2.2.4.3.2 Inductance waveform as an indicator
The shape of the inductance waveform depends on various factors (such as the length of the vehicle, speed of the vehicle, the amount of metal in the vehicle, distribution of the metal in the vehicle, height of the vehicle body from the road surface etc.). The inductance waveform has the potential to provide considerable amount of information about the vehicle. hence it has attracted the attention of researchers for number of applications such as estimating vehicle speed from single loop detector (Sun and Ritchie, 1999); vehicle classification (Sun, 2000); and vehicle reidentification (Kwon, 2006).
Sun and Ritchie (1999) have utilized the inductance waveform of a single loop detector data to estimate a vehicle speed from a single loop. They assume that the speed of the vehicle is correlated to rate of change in inductance of the waveform (slew rate). A linear regression model is defined to obtain a vehicle speed from its slew rate.
Sun (2000) has proposed two methods (Self-Organizing Feature Map; and heuristic discriminant algorithm) to classify vehicles into seven predefined vehicle classes. Ritchie et al., (2002, 2005) have demonstrated the potential application of above classification to estimate travel time on urban arterial by comparing the inductance waveform at downstream
detector with different upstream detectors. For this they have applied Probabilistic Neural Network (PNN) and heuristic method to identify the upstream origin of the vehicle.
The above approaches are based on raw inductance output from the detector. The raw inductance output from the detector is the moving average of inductance changes with the window size determined by the loop detection area. The reduction in the moving average effect from the raw inductance outputs should improve the reidentification rate as it exposes more uniqueness of each signature. Kwon (2006) has modeled inductance of loop detector as a convolution of original vehicle signature and loop system function (impulse response of loop detector). As both original vehicle signature and loop system functions are unknown therefore, they have formulated the problem as blind convolution problem.
Comments: The above approaches of advance signal processing are still in initial research states, and further study is needed to increase the accuracy, reliability and reidentification rate. Moreover, for implementation of inductance waveform based algorithm, existing infrastructure should be upgraded with advance detectors with inductance waveform capability and a high bandwidth in the data communication channel.
2.2.4.4
Regression tree
A regression tree is a tool for decision analysis in which data is classified based on its characteristics.
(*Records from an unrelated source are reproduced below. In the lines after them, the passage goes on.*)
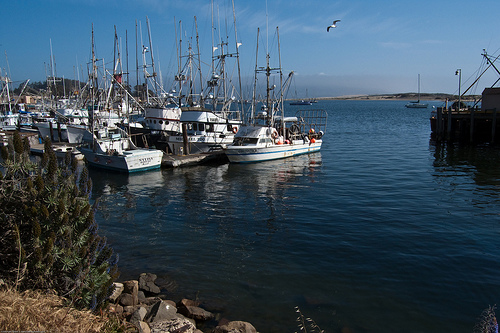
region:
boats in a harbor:
[8, 8, 491, 268]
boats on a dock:
[9, 8, 498, 238]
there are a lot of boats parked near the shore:
[0, 4, 337, 184]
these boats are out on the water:
[289, 94, 431, 114]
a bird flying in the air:
[324, 17, 348, 35]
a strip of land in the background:
[322, 81, 477, 108]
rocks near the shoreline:
[102, 264, 259, 331]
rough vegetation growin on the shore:
[5, 147, 114, 302]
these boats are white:
[35, 87, 335, 187]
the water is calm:
[184, 170, 491, 321]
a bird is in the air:
[291, 7, 348, 42]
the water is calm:
[226, 234, 428, 291]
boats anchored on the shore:
[17, 8, 298, 181]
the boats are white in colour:
[26, 15, 350, 162]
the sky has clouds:
[303, 18, 347, 86]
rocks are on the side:
[88, 287, 205, 324]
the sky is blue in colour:
[18, 8, 55, 60]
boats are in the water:
[407, 87, 420, 107]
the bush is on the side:
[1, 193, 108, 260]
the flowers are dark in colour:
[16, 155, 91, 278]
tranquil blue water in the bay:
[251, 172, 402, 237]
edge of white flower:
[273, 300, 331, 325]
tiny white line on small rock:
[163, 299, 176, 312]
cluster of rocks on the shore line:
[91, 273, 182, 322]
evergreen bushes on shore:
[18, 142, 105, 287]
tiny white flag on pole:
[223, 32, 248, 52]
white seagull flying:
[316, 16, 346, 33]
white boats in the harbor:
[38, 28, 344, 225]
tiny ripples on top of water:
[243, 189, 328, 210]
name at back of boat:
[118, 149, 172, 166]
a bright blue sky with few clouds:
[1, 0, 498, 92]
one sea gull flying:
[322, 12, 342, 36]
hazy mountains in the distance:
[168, 69, 496, 99]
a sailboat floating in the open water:
[400, 71, 430, 111]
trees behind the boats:
[11, 71, 161, 100]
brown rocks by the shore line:
[103, 270, 258, 330]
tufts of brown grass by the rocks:
[0, 285, 135, 330]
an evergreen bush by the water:
[1, 121, 118, 306]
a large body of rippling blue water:
[8, 98, 498, 331]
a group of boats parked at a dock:
[3, 5, 337, 180]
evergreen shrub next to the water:
[0, 130, 122, 312]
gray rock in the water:
[180, 295, 214, 320]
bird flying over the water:
[324, 18, 341, 31]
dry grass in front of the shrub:
[1, 283, 120, 331]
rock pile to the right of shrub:
[98, 270, 258, 332]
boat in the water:
[222, 23, 323, 163]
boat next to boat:
[168, 13, 269, 158]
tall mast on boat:
[249, 25, 295, 140]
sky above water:
[1, 2, 499, 107]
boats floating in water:
[0, 13, 325, 174]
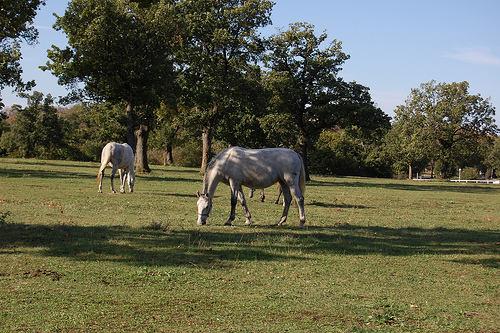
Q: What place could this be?
A: It is a pasture.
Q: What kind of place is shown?
A: It is a pasture.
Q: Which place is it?
A: It is a pasture.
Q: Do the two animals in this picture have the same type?
A: Yes, all the animals are horses.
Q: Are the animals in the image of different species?
A: No, all the animals are horses.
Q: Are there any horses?
A: Yes, there is a horse.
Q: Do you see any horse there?
A: Yes, there is a horse.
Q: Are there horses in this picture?
A: Yes, there is a horse.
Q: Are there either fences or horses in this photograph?
A: Yes, there is a horse.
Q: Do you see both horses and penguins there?
A: No, there is a horse but no penguins.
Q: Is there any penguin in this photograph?
A: No, there are no penguins.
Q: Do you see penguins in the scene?
A: No, there are no penguins.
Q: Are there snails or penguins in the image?
A: No, there are no penguins or snails.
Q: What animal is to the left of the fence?
A: The animal is a horse.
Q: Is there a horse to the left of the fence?
A: Yes, there is a horse to the left of the fence.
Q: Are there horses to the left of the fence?
A: Yes, there is a horse to the left of the fence.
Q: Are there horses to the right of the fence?
A: No, the horse is to the left of the fence.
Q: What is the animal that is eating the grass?
A: The animal is a horse.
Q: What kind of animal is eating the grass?
A: The animal is a horse.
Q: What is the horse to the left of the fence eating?
A: The horse is eating grass.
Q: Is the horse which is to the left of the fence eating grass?
A: Yes, the horse is eating grass.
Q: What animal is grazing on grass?
A: The horse is grazing on grass.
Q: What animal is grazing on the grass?
A: The horse is grazing on grass.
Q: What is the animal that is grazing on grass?
A: The animal is a horse.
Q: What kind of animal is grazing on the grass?
A: The animal is a horse.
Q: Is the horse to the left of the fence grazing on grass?
A: Yes, the horse is grazing on grass.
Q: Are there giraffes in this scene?
A: No, there are no giraffes.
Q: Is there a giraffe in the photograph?
A: No, there are no giraffes.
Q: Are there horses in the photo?
A: Yes, there is a horse.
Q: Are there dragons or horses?
A: Yes, there is a horse.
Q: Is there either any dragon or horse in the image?
A: Yes, there is a horse.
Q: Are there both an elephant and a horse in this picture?
A: No, there is a horse but no elephants.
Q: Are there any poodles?
A: No, there are no poodles.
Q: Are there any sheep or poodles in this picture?
A: No, there are no poodles or sheep.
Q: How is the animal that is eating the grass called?
A: The animal is a horse.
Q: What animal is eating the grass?
A: The animal is a horse.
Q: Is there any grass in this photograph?
A: Yes, there is grass.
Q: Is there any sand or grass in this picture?
A: Yes, there is grass.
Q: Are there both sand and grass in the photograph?
A: No, there is grass but no sand.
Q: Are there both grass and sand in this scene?
A: No, there is grass but no sand.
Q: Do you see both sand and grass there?
A: No, there is grass but no sand.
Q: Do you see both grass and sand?
A: No, there is grass but no sand.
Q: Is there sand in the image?
A: No, there is no sand.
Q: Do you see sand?
A: No, there is no sand.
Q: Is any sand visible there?
A: No, there is no sand.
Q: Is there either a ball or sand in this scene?
A: No, there are no sand or balls.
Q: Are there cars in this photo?
A: No, there are no cars.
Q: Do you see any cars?
A: No, there are no cars.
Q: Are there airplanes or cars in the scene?
A: No, there are no cars or airplanes.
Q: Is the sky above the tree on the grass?
A: Yes, the sky is above the tree.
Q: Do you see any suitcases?
A: No, there are no suitcases.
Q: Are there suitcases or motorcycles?
A: No, there are no suitcases or motorcycles.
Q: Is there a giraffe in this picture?
A: No, there are no giraffes.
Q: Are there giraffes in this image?
A: No, there are no giraffes.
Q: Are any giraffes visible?
A: No, there are no giraffes.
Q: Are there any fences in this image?
A: Yes, there is a fence.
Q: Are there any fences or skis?
A: Yes, there is a fence.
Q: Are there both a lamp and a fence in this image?
A: No, there is a fence but no lamps.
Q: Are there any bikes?
A: No, there are no bikes.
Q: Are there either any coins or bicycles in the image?
A: No, there are no bicycles or coins.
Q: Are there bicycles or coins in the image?
A: No, there are no bicycles or coins.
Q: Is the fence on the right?
A: Yes, the fence is on the right of the image.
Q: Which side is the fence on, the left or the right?
A: The fence is on the right of the image.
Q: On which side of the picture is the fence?
A: The fence is on the right of the image.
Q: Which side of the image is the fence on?
A: The fence is on the right of the image.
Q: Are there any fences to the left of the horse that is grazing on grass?
A: No, the fence is to the right of the horse.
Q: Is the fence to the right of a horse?
A: Yes, the fence is to the right of a horse.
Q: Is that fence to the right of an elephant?
A: No, the fence is to the right of a horse.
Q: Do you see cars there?
A: No, there are no cars.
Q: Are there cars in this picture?
A: No, there are no cars.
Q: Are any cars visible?
A: No, there are no cars.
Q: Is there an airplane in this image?
A: No, there are no airplanes.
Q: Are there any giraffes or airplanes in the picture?
A: No, there are no airplanes or giraffes.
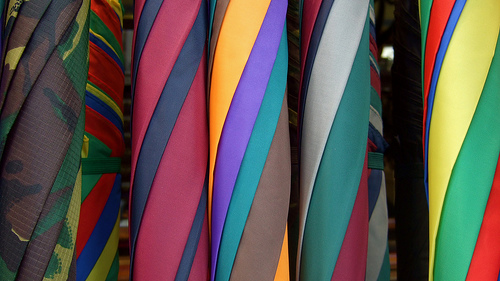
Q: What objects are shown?
A: Flags.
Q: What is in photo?
A: Umbrellas.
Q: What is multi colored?
A: Many umbrellas.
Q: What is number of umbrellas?
A: Six.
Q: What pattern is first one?
A: Camo.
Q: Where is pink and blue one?
A: Third from left.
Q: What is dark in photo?
A: Background.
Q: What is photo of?
A: Umbrellas in many colors.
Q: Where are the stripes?
A: On umbrellas.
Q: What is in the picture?
A: Brown yellow purple blue twisted cloth pieces.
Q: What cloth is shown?
A: Twisted green and brown camouflaged cloth.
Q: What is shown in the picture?
A: Multi colored tie.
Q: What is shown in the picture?
A: Multi colored tie.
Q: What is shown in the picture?
A: Multi colored tie.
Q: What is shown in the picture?
A: Multi colored tie.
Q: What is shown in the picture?
A: Multi colored tie.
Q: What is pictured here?
A: Neckties.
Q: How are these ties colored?
A: Multi colored.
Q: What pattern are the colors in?
A: Stripes.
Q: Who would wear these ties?
A: Businessmen.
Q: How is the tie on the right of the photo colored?
A: Yellow, red, blue and green.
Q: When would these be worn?
A: Going to work.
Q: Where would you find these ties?
A: Department store.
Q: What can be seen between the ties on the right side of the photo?
A: An open space.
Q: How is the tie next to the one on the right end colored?
A: Blue, red, white and teal.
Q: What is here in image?
A: Fabrics.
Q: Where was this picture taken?
A: A market.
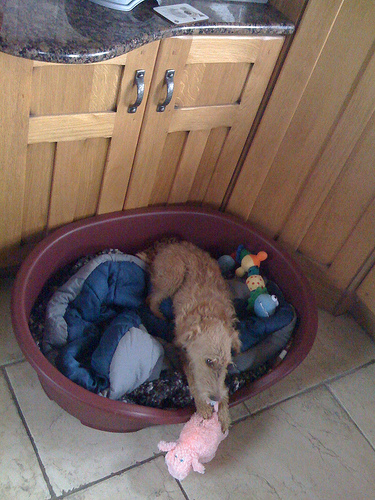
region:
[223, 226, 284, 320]
multi color dog toy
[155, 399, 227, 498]
pink pig dog toy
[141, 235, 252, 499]
brown dog chewing on a toy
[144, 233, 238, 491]
brown dog chewing on a pink toy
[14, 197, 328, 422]
dog in a dog bed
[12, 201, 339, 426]
dog on a blue blanket in a dog bed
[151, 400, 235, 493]
pink toy with blue eyes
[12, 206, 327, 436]
burgundy plastic dog bed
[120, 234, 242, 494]
small brown dog on a blue blanket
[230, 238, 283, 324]
orange and yellow and blue dog toy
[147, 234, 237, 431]
A brown dog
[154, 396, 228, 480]
A pink playtoy for the dog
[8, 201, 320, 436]
A maroon plastic bin the dog sleeps in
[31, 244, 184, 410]
Different types of bedding for the dog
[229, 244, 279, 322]
A stuffed playtoy for the dog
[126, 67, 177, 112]
Metal handles of the cabinet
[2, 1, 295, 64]
a marble counter top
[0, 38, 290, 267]
Wooden cabinet doors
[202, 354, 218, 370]
The eye of the dog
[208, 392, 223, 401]
The black nose of the dog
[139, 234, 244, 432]
scruffy brown terrier mix dog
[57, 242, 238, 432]
brown dog lying on blue comforter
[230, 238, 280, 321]
multicolored caterpillar soft dog toy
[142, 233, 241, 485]
brown dog holding pink sheep stuffed toy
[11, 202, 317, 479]
brown dog in purple plastic dog bed with comforter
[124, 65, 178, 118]
grey metal cabinet handles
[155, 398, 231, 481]
pink sheep stuffed toy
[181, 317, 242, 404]
head of brown terrier dog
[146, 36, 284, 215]
brown wooden cabinet door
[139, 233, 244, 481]
tan dog lying down with stuffed toy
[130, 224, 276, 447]
this is a dog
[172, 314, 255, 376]
the dog is brown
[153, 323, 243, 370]
these are two eyes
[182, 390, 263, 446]
this is a paw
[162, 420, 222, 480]
this is a pig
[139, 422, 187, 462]
the pig is pink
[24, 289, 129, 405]
this is a dog bed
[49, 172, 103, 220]
this is a door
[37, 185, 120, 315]
the door is wooden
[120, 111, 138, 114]
this is a handle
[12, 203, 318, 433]
Brown fluffy dog in a maroon basket.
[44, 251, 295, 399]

A model for making a decision is constructed by recursively partitioning the data into homogeneous regions within which constant or linear estimates are generally fitted. The data is partitioned based on explanatory variables and certain criteria. Logendran and Wang (2008) have applied regression trees algorithm for speed estimation from detector output (volume and occupancy) on freeways. Their methodology included thirteen explanatory variables, categorized in four variable types: traffic flow; incident related; weather data; and time of day. They have used speed as a proxy for travel time on freeway segment between two detector locations, assuming speed does not change along the segment. Comments: The approach is simple, but the development of regression tree requires wide range of accurate historical database.